01:20I run Hartsbourne Cookery School as a zero waste as much as possible, and I thought that there must
01:25be something we can do with it, because I know that the trug from brewing is always smelling
01:30incredible, it's got loads of flavour profiles, so I thought let's have a play with it, turn it into
01:34some sort of marmite-esque, that was what I had in my head anyway. So when I got it, it was about
01:4110 litres of a sort of thick liquid, put it in the oven, 60 degrees, let it reduce down for about
01:48a week, every now and again just giving it a stir and down and down and down, then put it into a
01:52high power blender, got it into that sort of caramel ganache texture, and then aged it in
02:00the dehydrator for another week, just in a backpack bag, and now we are, yeah, we're thinking of what
02:05it can do, the flavour profile has blown me away, there's so much going on in there,
02:11so many different uses from a chef's point of view, my head's pinging all over the place.

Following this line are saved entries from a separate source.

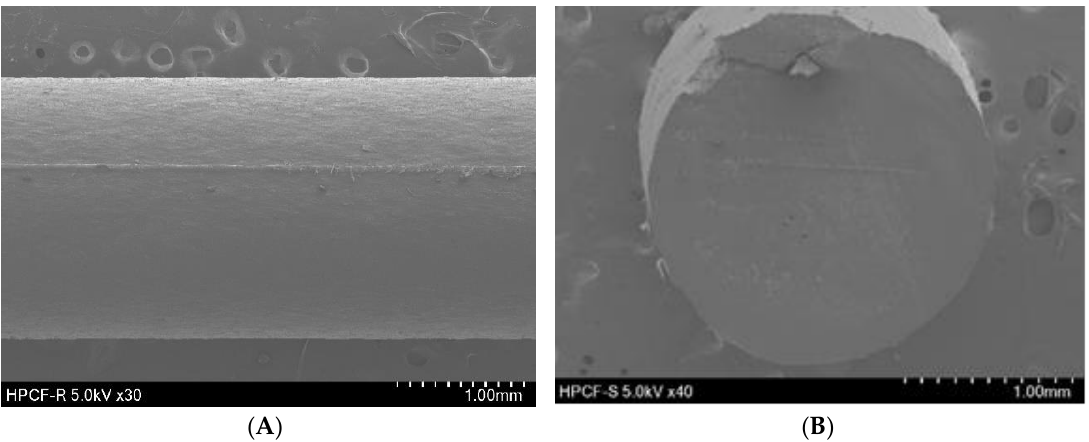
Figure 1. SEM images of hot-melt extruded filament. ( A ) Exterior appearance (30×) and ( B ) cross sectional shape (40×).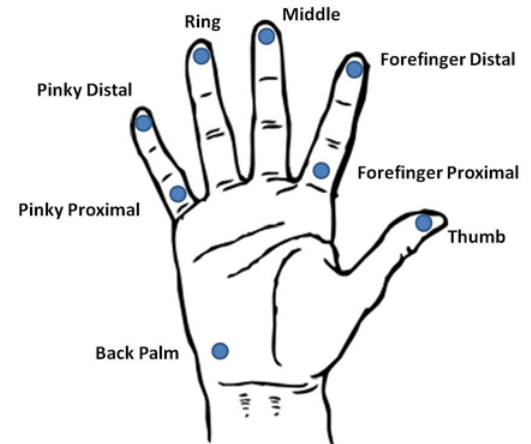
Fig. 4. Semmes-Weinstein hand test locations.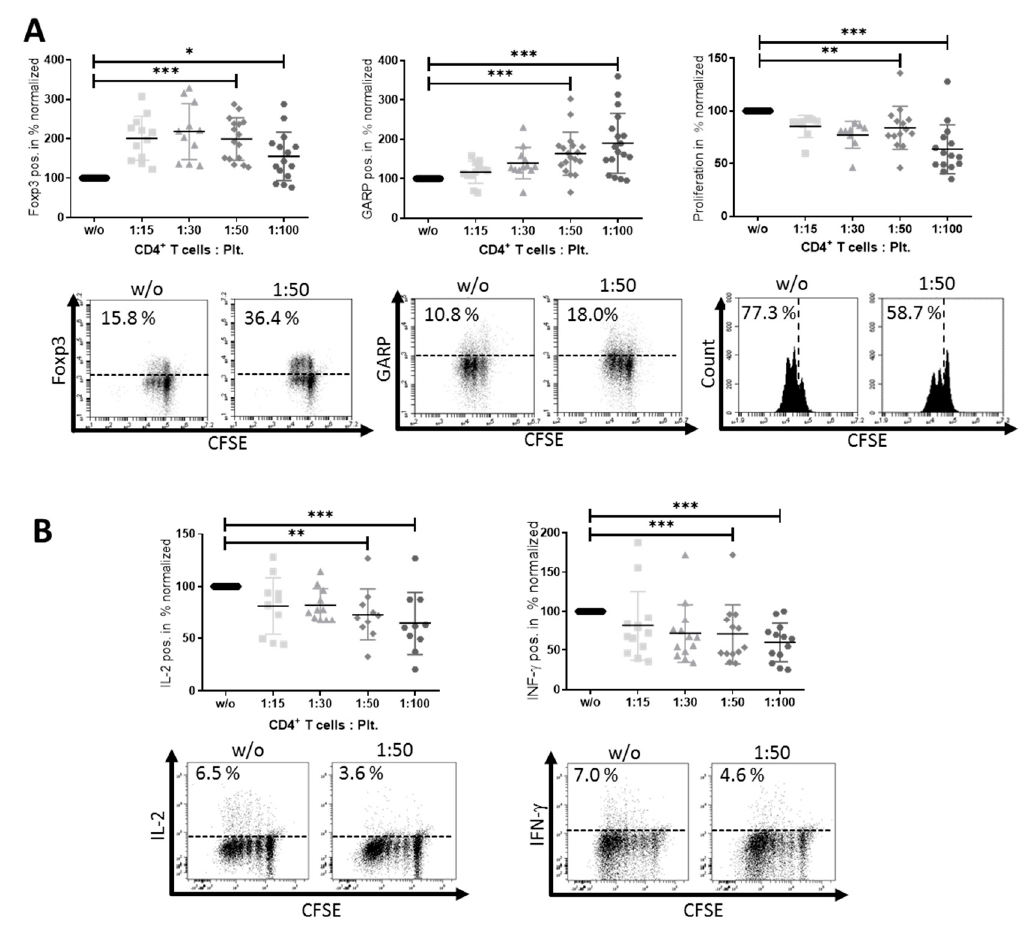
Figure 2. Platelets induce peripheral regulatory T cells (iTreg). ( A ) CD4 + CD25 − T cells and platelets were cocultured as indicated. Herein, carboxyfluorescein succinimidyl ester (CFSE)-labeled CD4 + CD25 − T cells were stimulated with 0.5 µg/mL anti-CD3 mAb and 1.0 µg/mL anti-CD28 mAb with or without different ratios of platelets. The expression of Foxp3, GARP and the proliferation of cells were analyzed via flow cytometry on day 3 after stimulation. ( B ) Effector cytokine production of Interferon(IFN)- γ and interleukin (IL)-2 was analyzed using intracellular flow cytometry on day 6. Only live CD4 + CD25 − T cells were included into the analysis. Representative dot plots of 12 independent experiments are shown. The graphs show cells cultured in the presence of platelets normalized to CD4 + CD25 − T cells without platelets (expression levels were normalized to 100) ( n = 12, means ± SD, * p < 0.05, ** p ≤ 0.01, *** p ≤ 0.001, and n.s. determined by Kruskal–Wallis test).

02:17So now we just, I think we've settled on Hivemite. We have Hivemite, yep. We've settled on Hivemite
02:22as a name, and we're going to look into what we can do with it going forward. This is really great
02:29as a jumping off point, I think we can look at what we can do with it in terms of application,
02:34I think we can look at ways we can change it, vary it, I'm not going to say improve it, it's already
02:38really delicious, but I'm sure we could vary it slightly, and that might appeal to different
02:42people, and different uses. We've got to do some shelf life and nutritional testing on it to see
02:50again what uses we can put to it, and make sure it's ready to change the world through innovation
02:58and zero waste. Definitely. Yeah, it's really exciting. There's so much going on in there,
03:03it can be sweet and savoury. For me, anything from a chocolate cake to a steak butter,
03:09all sorts in there. It should be fun finding out, and I'm very interested to find out
03:14what the lab comes back with as well. Yeah, it's going to be really high in vitamin B,
03:18which is, a lot of people take brewer's yeast as a vitamin B supplement, so it's going to be really
03:22high in that because that's what it is. It's not really had anything added to it has it? Nothing
03:26at all, no, so we've just concentrated the flavour. Yeah, it'll be really exciting.